There is nothing more heart breaking in professional sales than losing the deal at the end of a long sales process, after you've invested so much time, effort, expense‚ even travel! When the lost sale occurs, we should be careful not to let our anger and frustration get the best of us, and instead, shift our focus to a new goal: keep the door open for future sales opportunity. Consider these tips when you lose the deal:
- Stay positive! Negativity will create the biggest barrier to future sales opportunities with the company that got away. Do not allow negativity, in any form, to surface toward the prospect or your competitor. When you get word that you've lost the deal, strive for a disposition of "cheerfully disappointed."
- Never indicate that you feel the customer is making a mistake or that the provider they selected is a poor choice. Doing so shows a lack of maturity and class. It also creates a scenario in which, if the customer were to come back to you, they would feel like they were eating crow or might hear an "I told you so" from you (i.e., barrier to future business).
- No guilt trips. It is one thing to let a customer know you are disappointed at losing an opportunity; it is quite another to make them feel responsible for your poor quarterly performance or any negative impact of not getting the business. Nobody likes a martyr. And customers rarely do business with people they don't like.

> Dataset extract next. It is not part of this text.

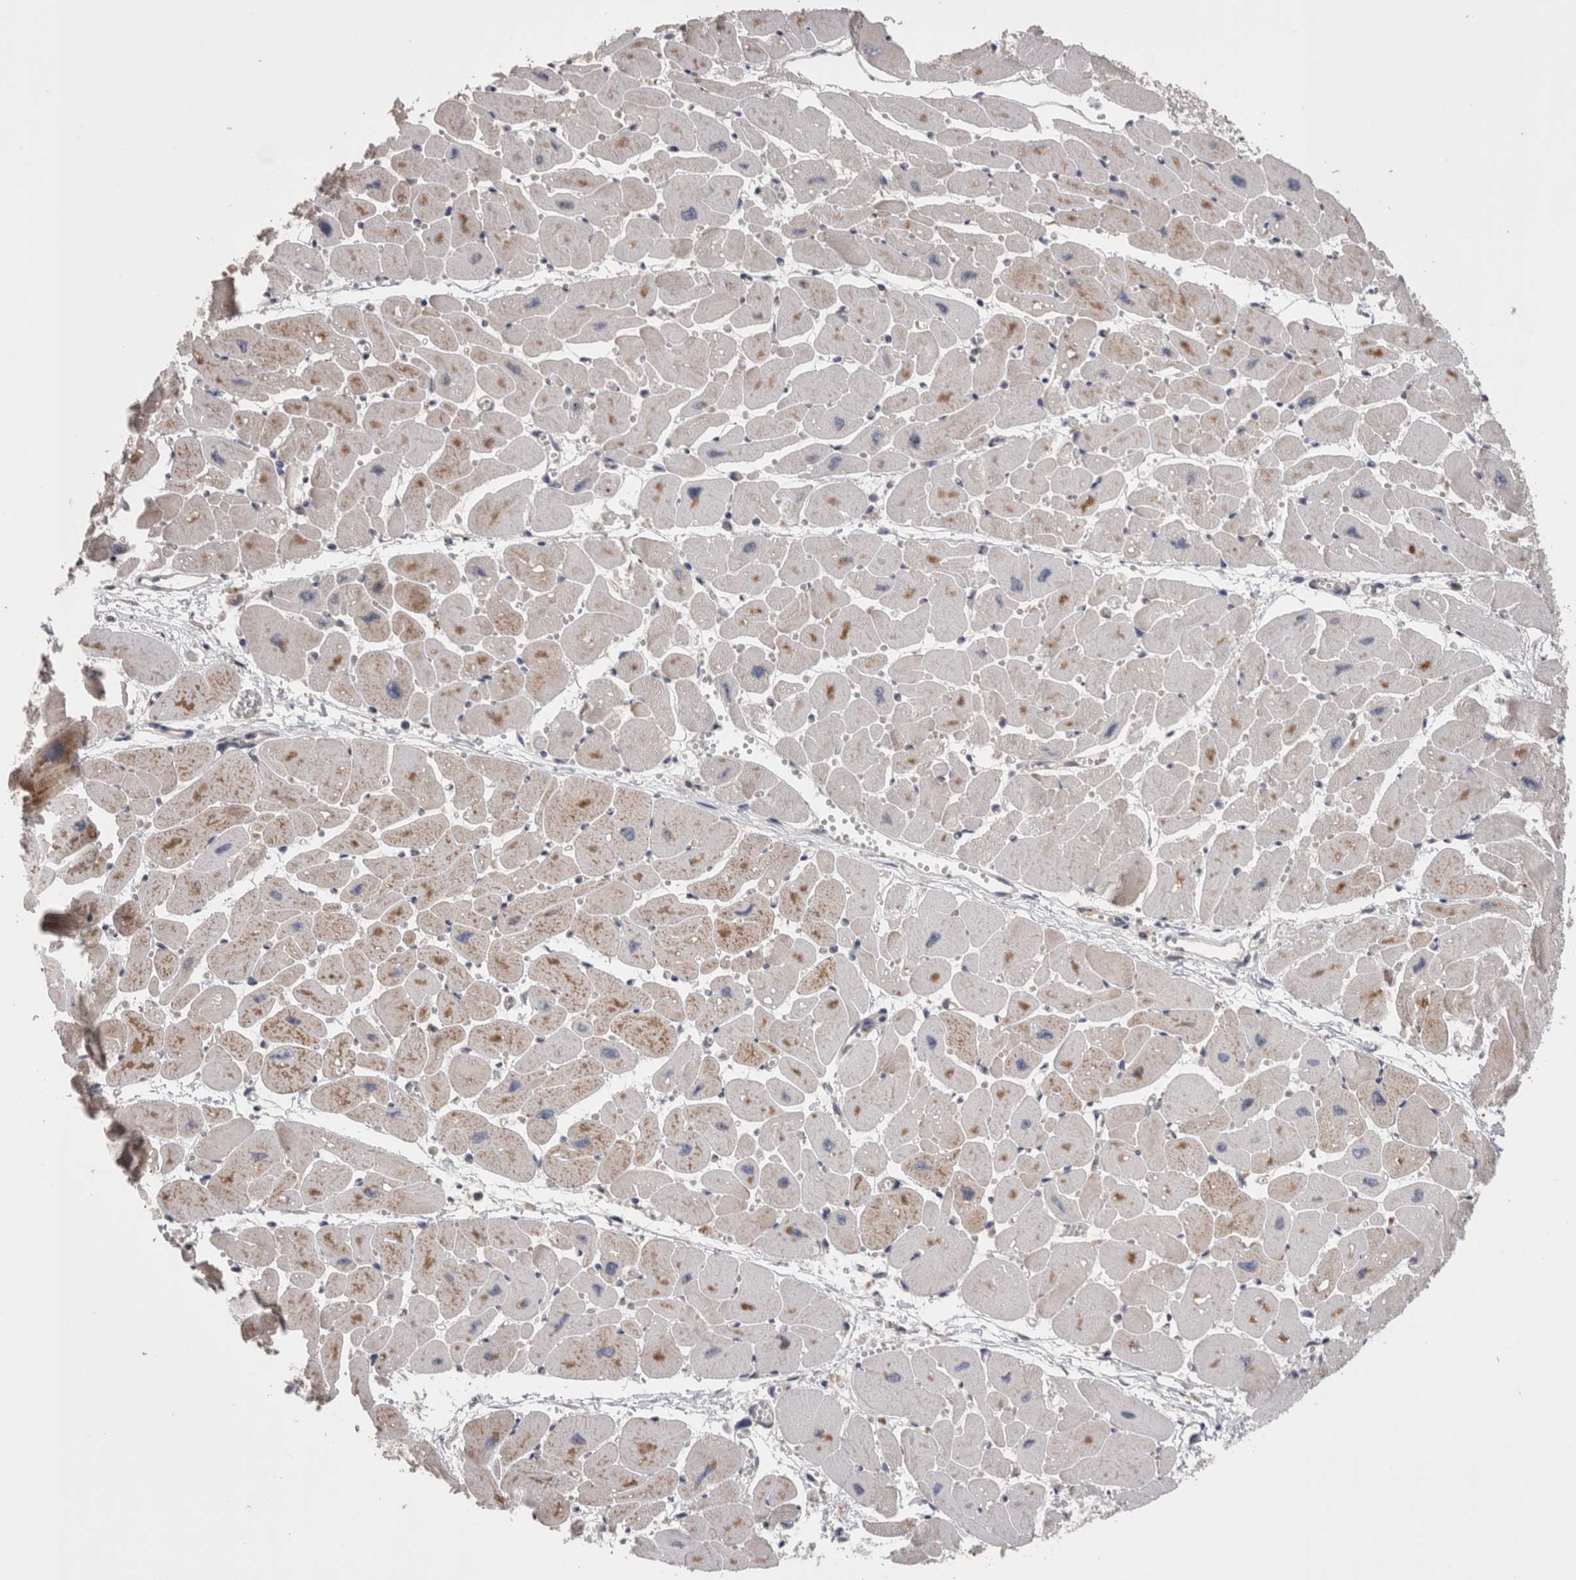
{"staining": {"intensity": "weak", "quantity": ">75%", "location": "cytoplasmic/membranous"}, "tissue": "heart muscle", "cell_type": "Cardiomyocytes", "image_type": "normal", "snomed": [{"axis": "morphology", "description": "Normal tissue, NOS"}, {"axis": "topography", "description": "Heart"}], "caption": "Immunohistochemical staining of normal heart muscle exhibits >75% levels of weak cytoplasmic/membranous protein positivity in about >75% of cardiomyocytes. Using DAB (brown) and hematoxylin (blue) stains, captured at high magnification using brightfield microscopy.", "gene": "DCTN6", "patient": {"sex": "female", "age": 54}}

- Always ask for feedback about why the other provider was selected, and then listen Do NOT challenge the customer's choice in provider or their logic behind it! Use this practice to demonstrate your commitment to excellence, and gather valuable insights to boost your future sales success.

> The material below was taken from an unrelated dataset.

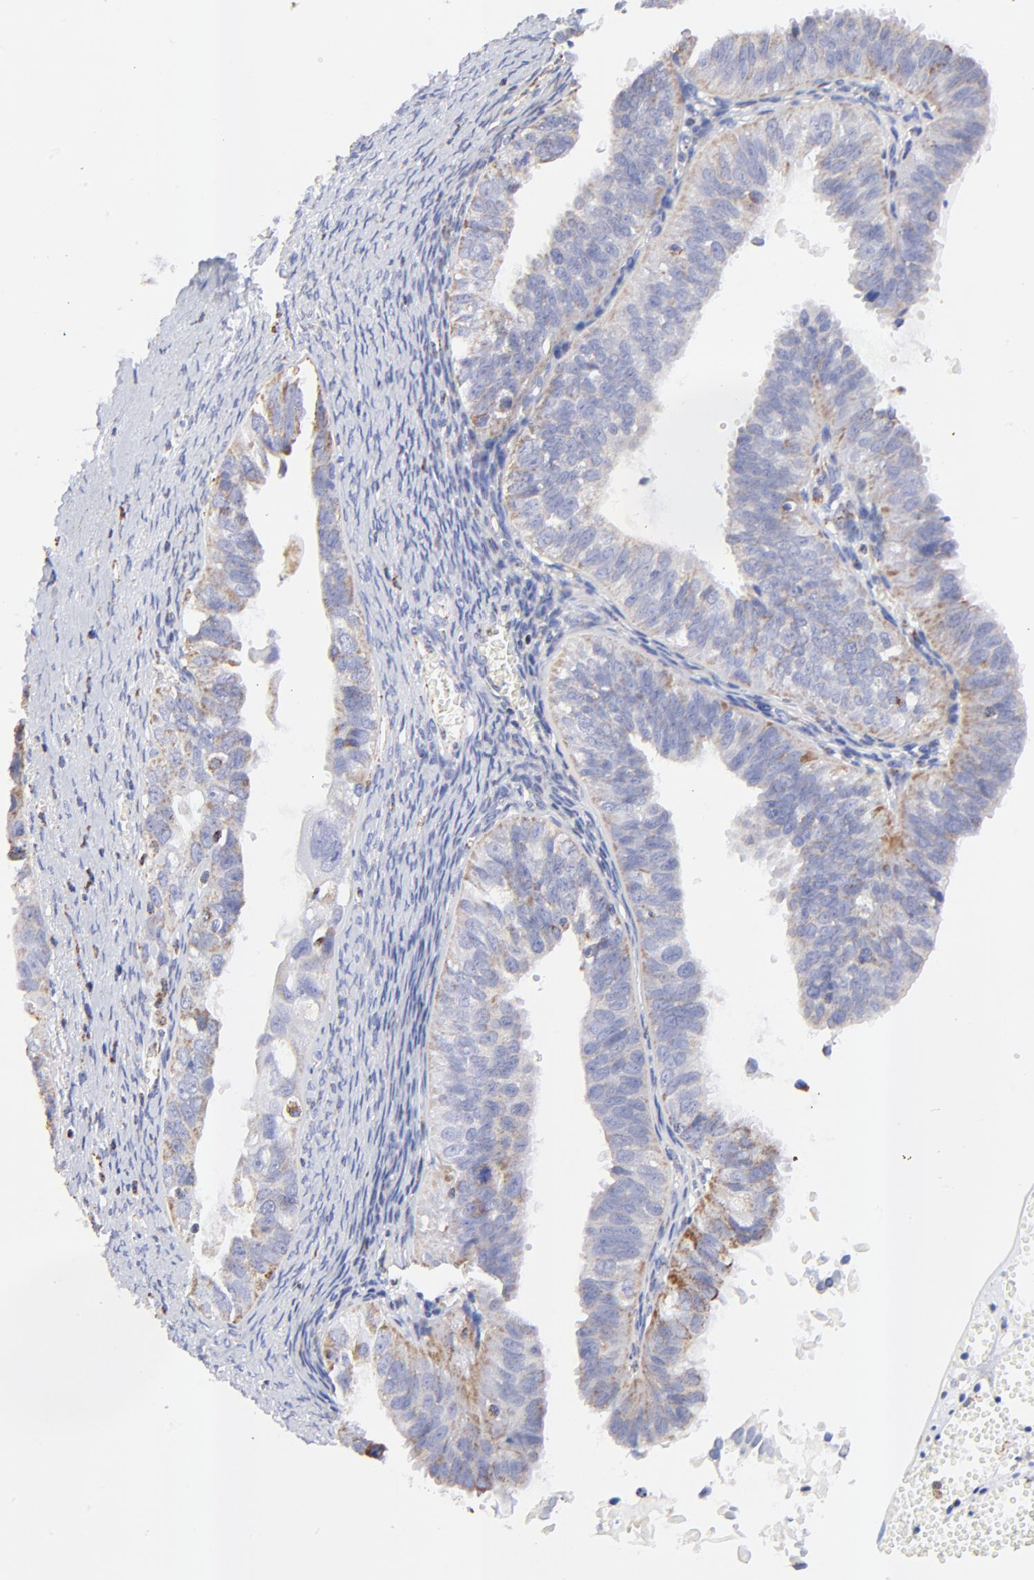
{"staining": {"intensity": "moderate", "quantity": "25%-75%", "location": "cytoplasmic/membranous"}, "tissue": "ovarian cancer", "cell_type": "Tumor cells", "image_type": "cancer", "snomed": [{"axis": "morphology", "description": "Carcinoma, endometroid"}, {"axis": "topography", "description": "Ovary"}], "caption": "IHC of endometroid carcinoma (ovarian) demonstrates medium levels of moderate cytoplasmic/membranous positivity in approximately 25%-75% of tumor cells.", "gene": "COX4I1", "patient": {"sex": "female", "age": 85}}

- Continue to invest in the relationship. Communicate to "lost" customers how much you enjoyed working with and getting to know them through the sales process. Share reasons why you like them or believe they will be successful moving forward. Candidly state your desire to keep the lines of communication open and for another opportunity to work with them in the future.
Losing out on a big sale is a deflating experience. If we focus on removing barriers for future business and cultivating a positive position with the customer, the loss may very well be temporary.